18.4 Having said so, in a given case, the court can examine the merits of the scheme in the larger public interest or qua interest of other stakeholders. In the instant case, I do not find that the scheme, as proposed for sanction, is perceptibly, prejudicial to the interest of other stakeholders.
18.5 Consequently, sanction is granted to the scheme in terms of Section 391 and 394 of the Act. The petitioners will, however, comply with all statutory requirements, as mandated in law.
18.6 A certified copy of the order, sanctioning the scheme, will be filed with the ROC, within thirty (30) days of its receipt.
19. Resultantly, it is directed that the petitioners will comply with all provisions of the scheme and, in particular, those which are referred to hereinabove.
20. In any event, notwithstanding what is stated by the petitioners, the transferee company will file an undertaking with this court, within two weeks from today, stating therein, that it will take over and defray all liabilities of the transferor company. It is also made clear, that the concerned Statutory Authority will be entitled to proceed against the transferee company qua any liability which it would have fastened on to the transferor company for the relevant period, and that, which may arise on account of the scheme being sanctioned.
21. Notwithstanding the above, if there is any deficiency found or, violation committed of any enactment, statutory rule or regulation, the sanction granted by this court to the scheme will not come in the way of any action being taken, albeit in accordance with law, against the concerned persons, directors and/or officials of the petitioners.

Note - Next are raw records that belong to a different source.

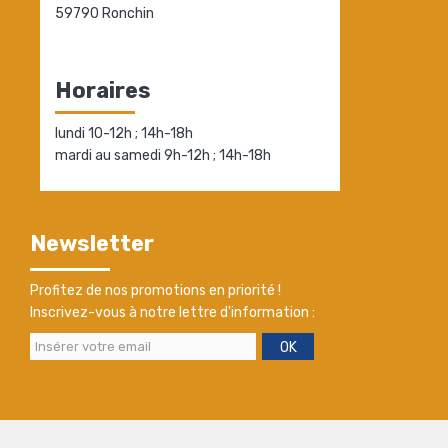
59790 Ronchin
Horaires
lundi 10-12h ; 14h-18h
mardi au samedi 9h-12h ; 14h-18h
Newsletter
Profitez de nos promotions en priorité !
Inscrivez-vous à notre lettre d'information :
OK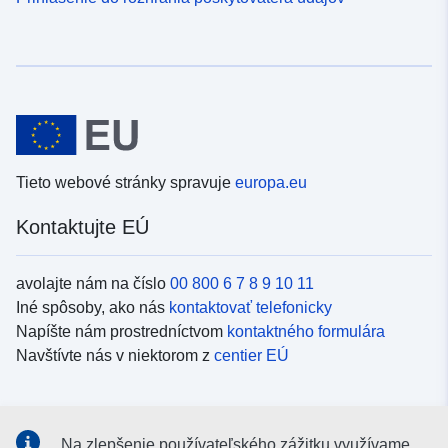
Tieto webové stránky spravuje
europa.eu
Kontaktujte EÚ
avolajte nám na číslo
00 800 6 7 8 9 10 11
Iné spôsoby, ako nás
kontaktovať telefonicky
Napíšte nám prostredníctvom
kontaktného formulára
Navštívte nás v niektorom z
centier EÚ
Sociálne médiá
Na zlepšenie používateľského zážitku využívame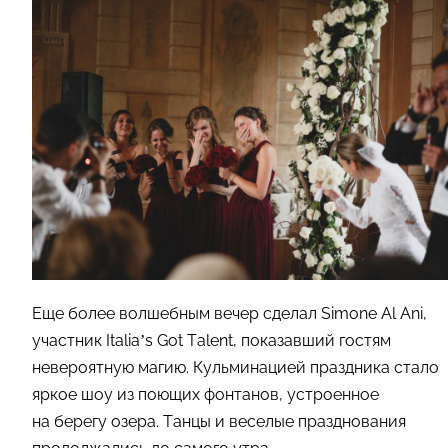
Еще более волшебным вечер сделал Simone Al Ani,
участник Italia’s Got Talent, показавший гостям
невероятную магию. Кульминацией праздника стало
яркое шоу из поющих фонтанов, устроенное
на берегу озера. Танцы и веселые празднования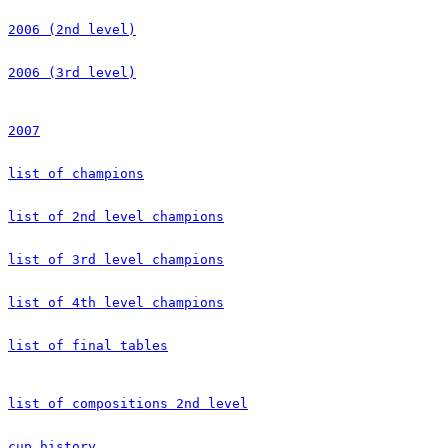
2006 (2nd level)
2006 (3rd level)
2007
list of champions
list of 2nd level champions
list of 3rd level champions
list of 4th level champions
list of final tables
list of compositions 2nd level
cup history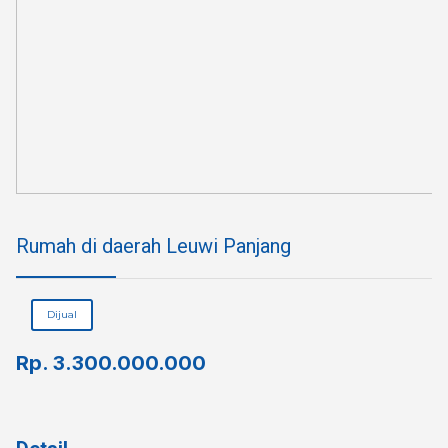
Rumah di daerah Leuwi Panjang⁣
Dijual
Rp.
3.300.000.000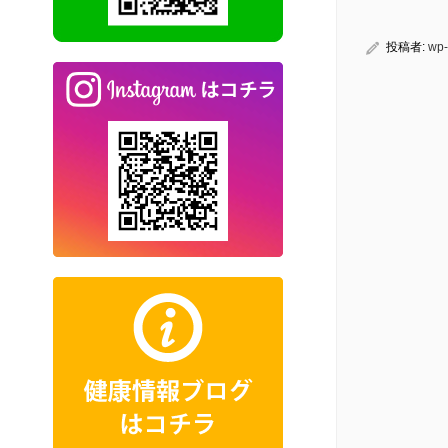
投稿者:
wp-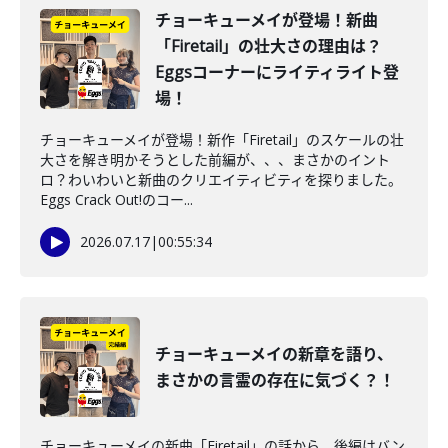
チョーキューメイが登場！新曲
「Firetail」の壮大さの理由は？
Eggsコーナーにライティライト登
場！
チョーキューメイが登場！新作「Firetail」のスケールの壮
大さを解き明かそうとした前編が、、、まさかのイント
ロ？わいわいと新曲のクリエイティビティを探りました。
Eggs Crack Out!のコー...
2026.07.17
|
00:55:34
チョーキューメイの新章を語り、
まさかの言霊の存在に気づく？！
チョーキューメイの新曲「Firetail」の話から、後編はバン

22. It is made clear, that this order will not be construed as an order granting exemption, inter alia, from: payment of stamp duty or, taxes or, any other charges, if any, payable, as per the relevant provisions of law or, from any applicable permissions that may have to be obtained or, even compliances that may have to be made, as per the mandate of law.
23. Consequently, the petition is allowed and disposed of in the aforesaid terms.